Poi san Giovanni ci spiega perché Dio Figlio è chiamato Verbo (in greco: lògos), e la ragione è questa: "Tutto è stato fatto per mezzo di Lui e senza di Lui nulla è stato fatto di ciò che è stato fatto". Il concetto di lògos è un concetto che proviene dalla grammatica ed equivale a quello che noi oggi chiamiamo "predicato verbale". Il lettore meno arrugginito si ricorderà dalla scuola elementare che il predicato può essere di due tipi: nominale e verbale. Il predicato nominale è semplicemente quello che unisce il soggetto a una sua qualità interna (per esempio, quando dico "la mela è rossa").
Il predicato verbale, invece, è quello che esprime una relazione tra il soggetto e qualcosa di esterno, che chiamiamo oggetto. Quando diciamo che Gesù è il "predicato verbale" di Dio, vogliamo dire che la Trinità si relaziona con il creato per mezzo di Cristo sin dalla sua creazione: tutto quello che esiste è presente nel Figlio, come in un'idea del Padre.
Pensate a un falegname che progetta un tavolo o un vasaio che progetta un'anfora. Egli ha in mente tutti i dettagli, tutte le misure, tutte le proprietà fisiche, ma finché non crea il tavolo o l'anfora, questi rimarranno soltanto idee. Nel momento in cui inizia a costruire, la prima cosa che farà sarà quella di comunicare il progetto e metterlo per iscritto.

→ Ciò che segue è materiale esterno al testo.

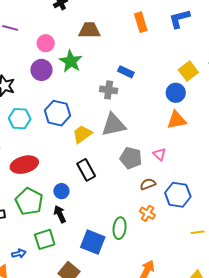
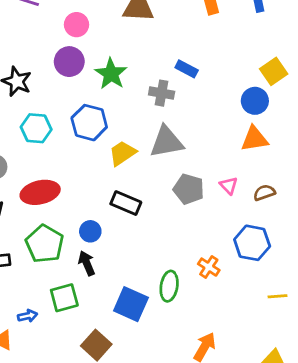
green star: (71, 61) -> (111, 74), moved
black rectangle: (86, 170) -> (126, 203), turned -40
brown semicircle: (148, 184) -> (264, 193), moved

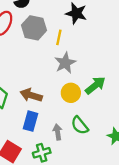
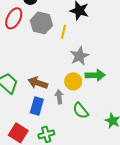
gray star: (65, 63) -> (80, 56), moved
green arrow: (95, 85) -> (95, 75), turned 36
gray arrow: (58, 132) -> (59, 97), moved

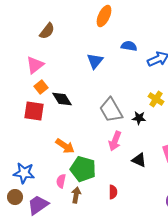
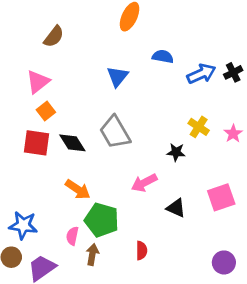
black diamond: (62, 99) -> (72, 143), moved
gray trapezoid: (111, 110) -> (115, 132), moved
pink arrow: (115, 141) -> (144, 183), turned 42

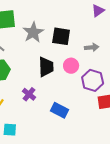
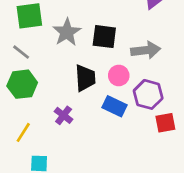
gray arrow: (92, 47) -> (146, 50), size x1.5
blue rectangle: (59, 110) -> (115, 106), moved

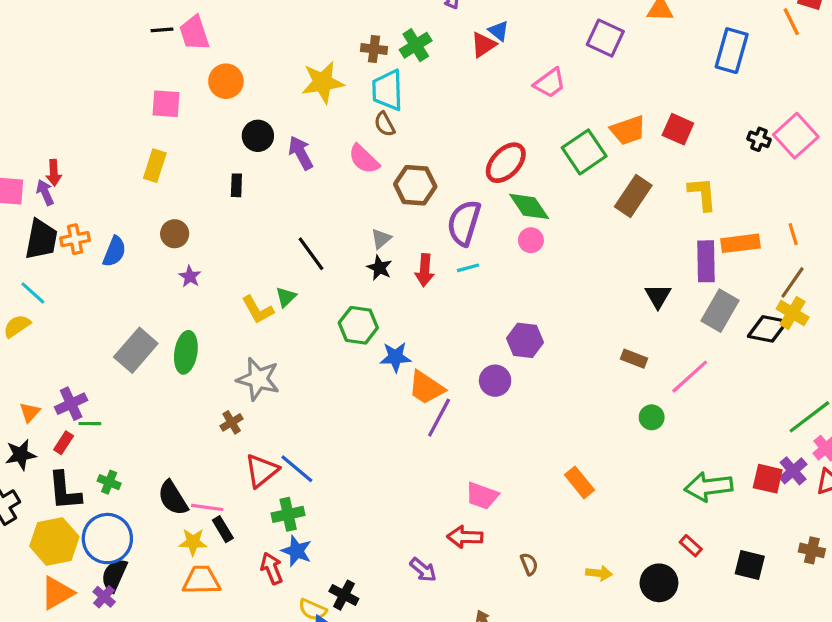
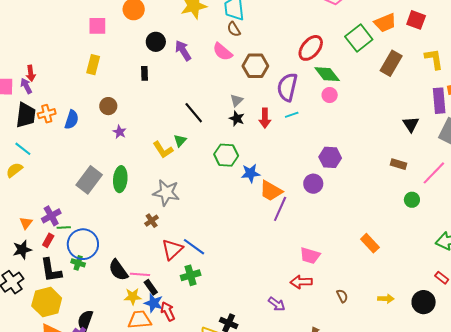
blue circle: (107, 539) -> (83, 244), moved
blue star: (296, 551) -> (154, 303), moved
red arrow: (272, 568) -> (168, 311), moved

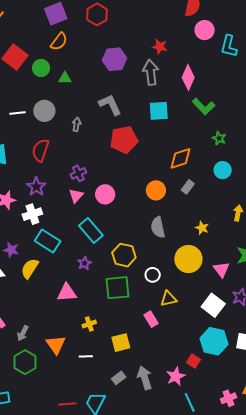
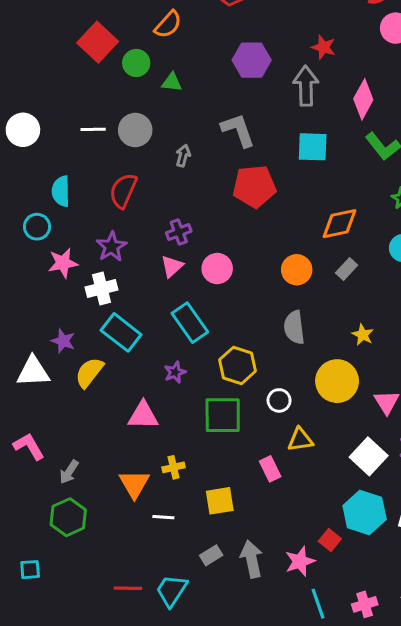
orange triangle: (56, 345) -> (134, 484), moved
pink cross: (229, 398) -> (365, 604), moved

L'idea si fa verbo. Ecco perché in Genesi leggiamo che, al momento della creazione, "Dio disse". Dio dice e crea, cioè progetta e opera: allora l'idea si fa Verbo e il Verbo crea e sostiene il mondo.

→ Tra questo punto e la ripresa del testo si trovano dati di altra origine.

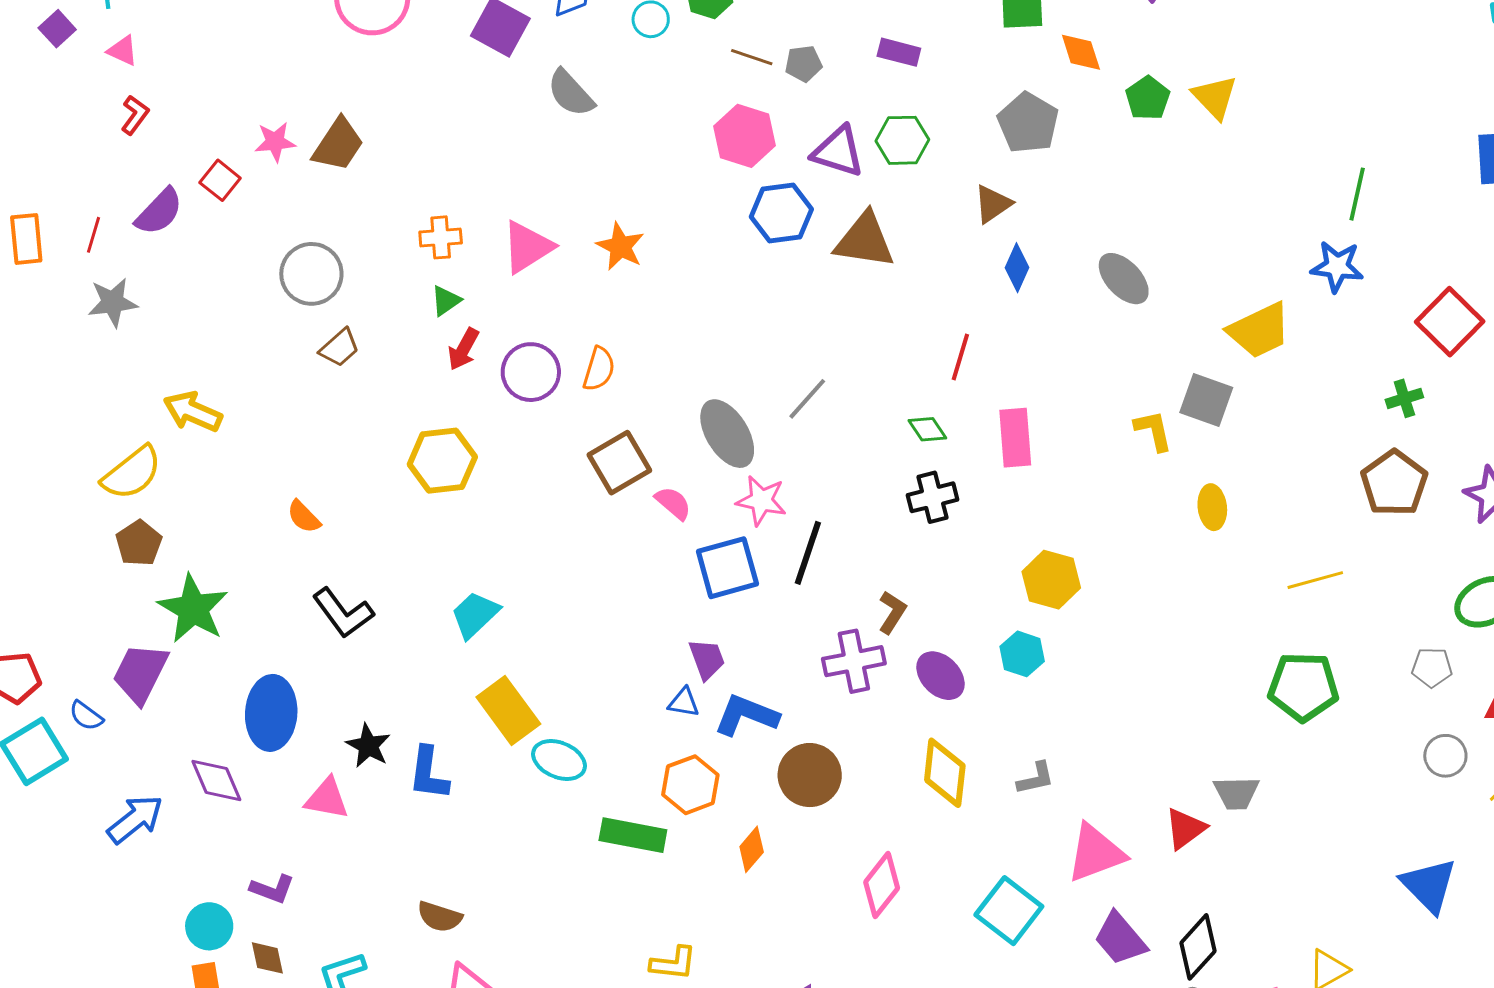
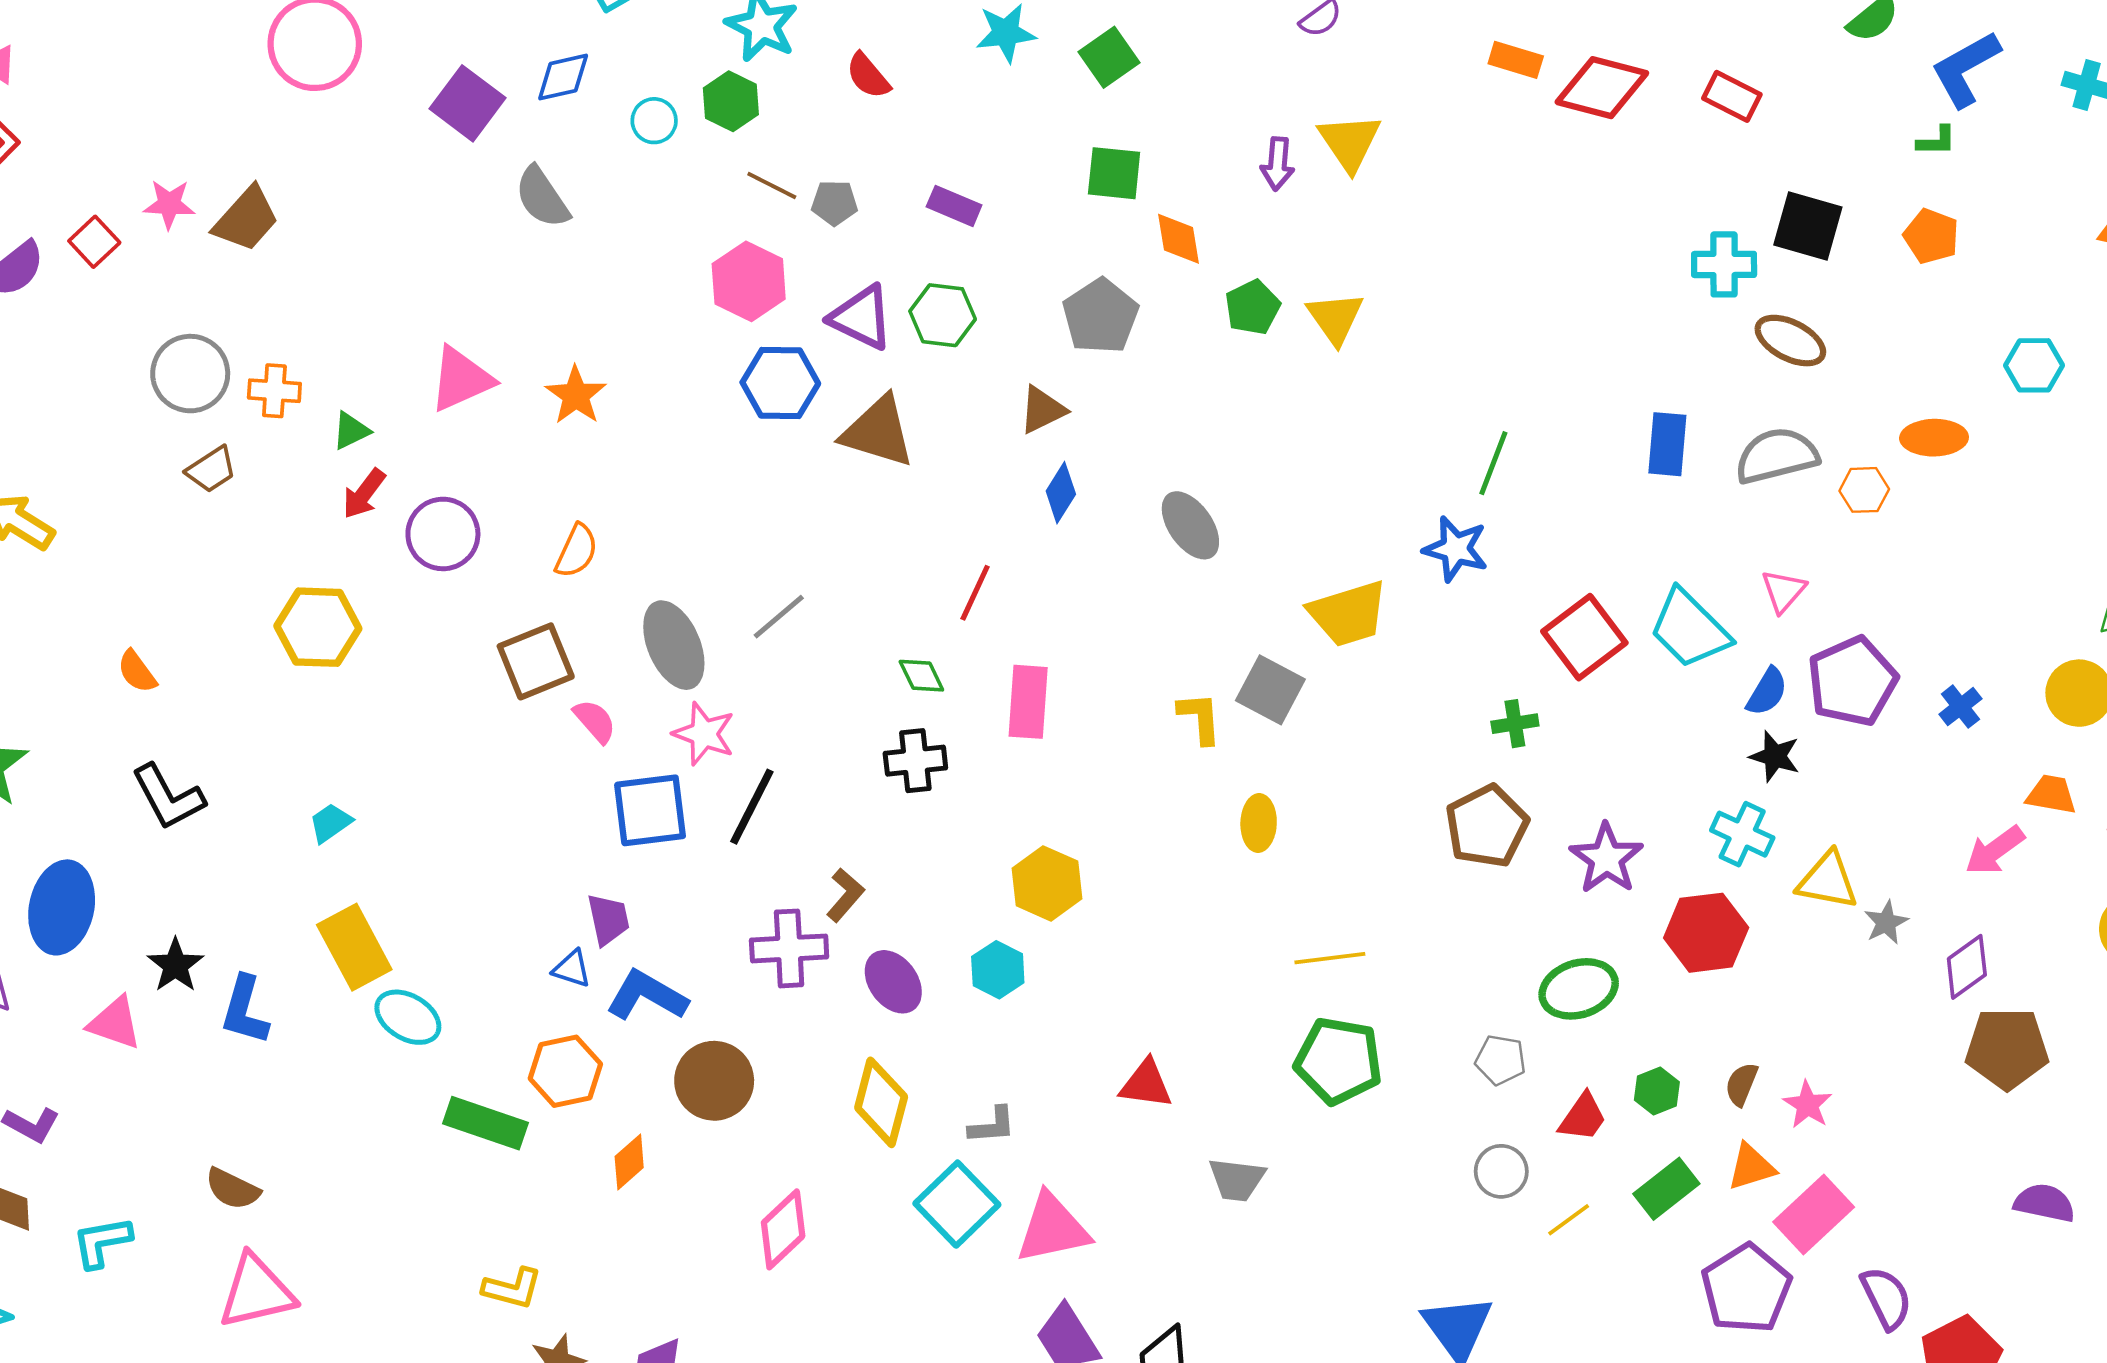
orange cross: (441, 237) -> (274, 391), moved
orange semicircle: (599, 369) -> (576, 551), moved
yellow line: (1315, 580) -> (1330, 958), moved
cyan trapezoid: (475, 615) -> (331, 823), size x0.7
red triangle: (1185, 829) -> (1146, 1084), moved, turned 36
cyan square: (1009, 911) -> (957, 1204), moved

Ci pensate? Gesù Cristo è il modello eterno, l'archetipo di tutto ciò che esiste: in Cristo come in un punto sono concentrate tutte le perfezioni del cosmo. Gli elementi chimici, i quanti, i minerali, le piante e le alghe, gli insetti che brulicano nella terra, i rettili e gli uccelli del cielo, le grandi bestie, gli angeli e infine gli uomini. L'uomo: questa creatura tanto nobile quanto debole a causa del peccato originale. Egli condensa in sè come un microcosmo tutte le perfezioni del creato. L'uomo ha qualcosa di simile ai minerali, ai vegetali, agli animali e persino agli angeli. E in cosa poteva incarnarsi dunque il Verbo, se non nell'essere umano, "compendio di tutte le idee divine"?